MedPAC Research Assistant Emma Achola highlighted four electronic prescribing tools that can be used to help streamline the exceptions and appeals process:

(1) electronic prescribing (eRx);

(2) formulary look-up;

(3) real-time prescription benefit (RTPB) check and;

(4) electronic prior authorization (ePA).

Ms. Achola focused on ePA, noting that it is the most complete option, though there are “significant” obstacles with full adoption of ePA. She said that in order for ePA to operate efficiently, multiple actors within the healthcare system must effectively coordinate. She pointed out that the large number of electronic health record (EHR) and ePA vendors make data integration difficult. Additionally, she cautioned that clinicians may bear additional costs and must embrace practice pattern changes in order for an ePA model to succeed.

Commissioner Discussion

Commissioner Jack Hoadley of Georgetown University highlighted the need for a “good, effective” solution to the appeals process and that data limitations make it difficult to make sense of what the numbers actually mean. He was supportive of ePA, noting that he is encouraged by the technology and believes that it can be a “good route” to improving the exceptions and appeals process.

Commissioner Amy Bricker of Express Scripts called for a requirement centered around eRx. She noted that eRx gives the clinician more control and provides an effective solution for all parties involved. Ms. Bricker said that she is a big proponent of ePA, noting that it’s a “great” way to solve issues such as delays and physician workload, but that there would need to be an adequate incentive model for physicians to participate.

Commissioner Pat Wang of Healthfirst complimented the array of electronic tools that are available. She noted that the key issue is integration of planned formulary rules into EHRs so that the data is found on one platform, saying that the only way to get full adoption of ePA is to make it as easy as possible for the prescriber. She encouraged more discussion about the technology that currently exists within EHR vendors, and how it can be properly integrated into ePA.

Commissioner Dana Gelb Safran of Blue Cross Blue Shield of Massachusetts and Commissioner Kathy Buto both spoke to their support of ePA. Commissioner Craig Samitt of Anthem said that prior authorization is an area of “angst,” noting that it is a costly process for also supports ePA, but cautioned that finding a method to both mandate and incentivize these techniques raises issues.

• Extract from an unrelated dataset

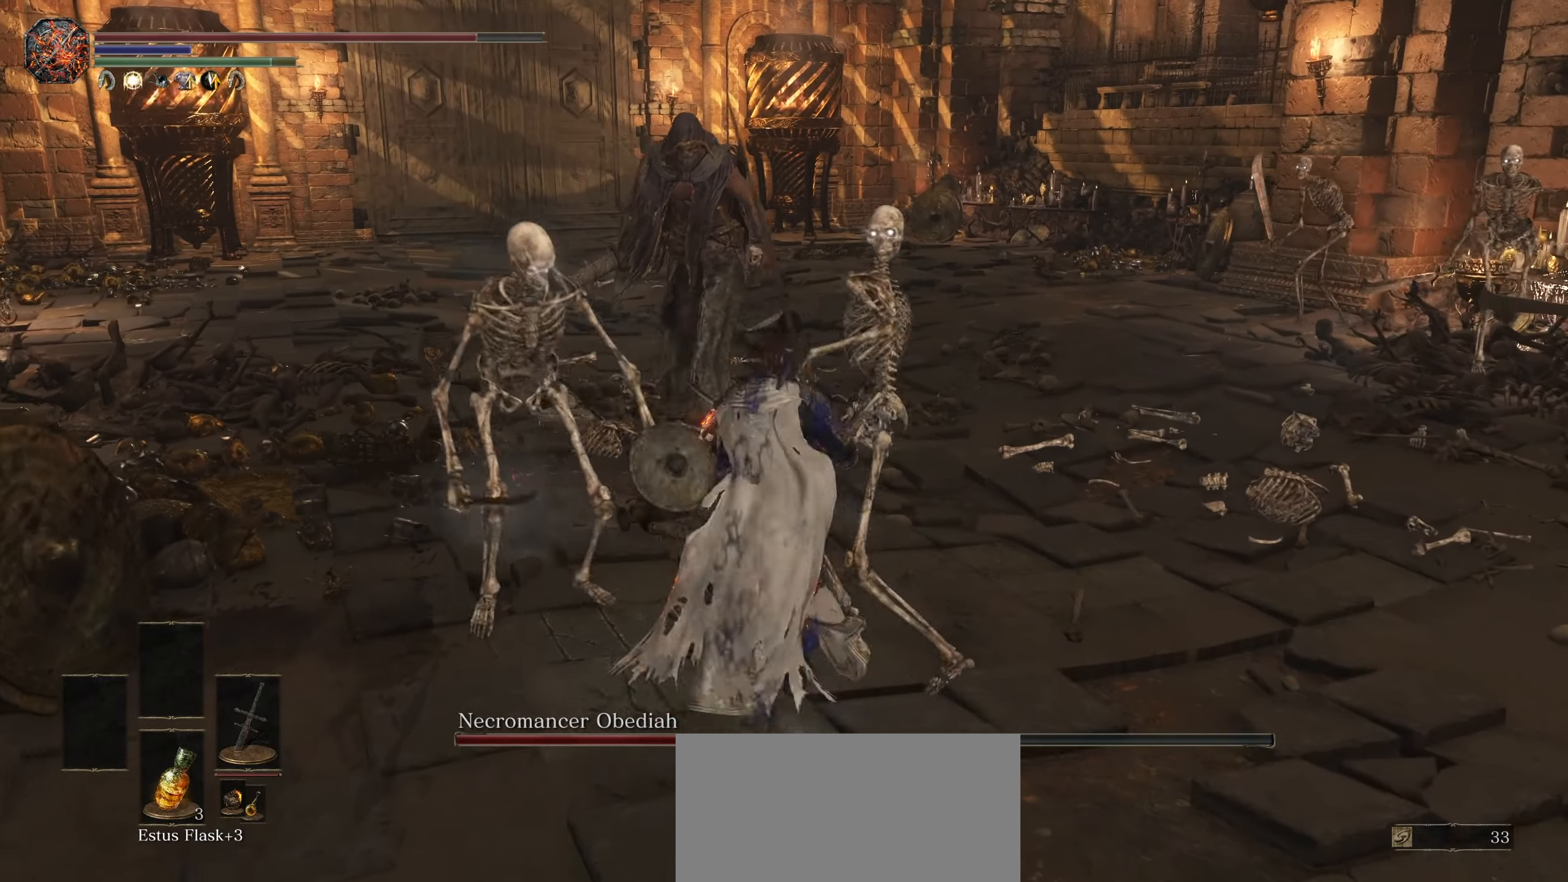
{"dt_ms": 500, "buttons": [], "left_stick": "up", "right_stick": "center", "events": [[333, "R1", "down"], [433, "R1", "up"]]}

Mr. Samitt encouraged a broader conversation as to the best ways to advocate for eRx and ePA, questioning if there is an existing business model that captures this successfully.

Commissioner Rita Redberg of UCSF called the process for eRx “strenuous” and “not user friendly. She noted that it is likely that doctors would retire before they adjust their practices to account for technological disruption. Dr. Redberg also said that there are much bigger issues within prior authorization that are of concern to physicians and beneficiaries.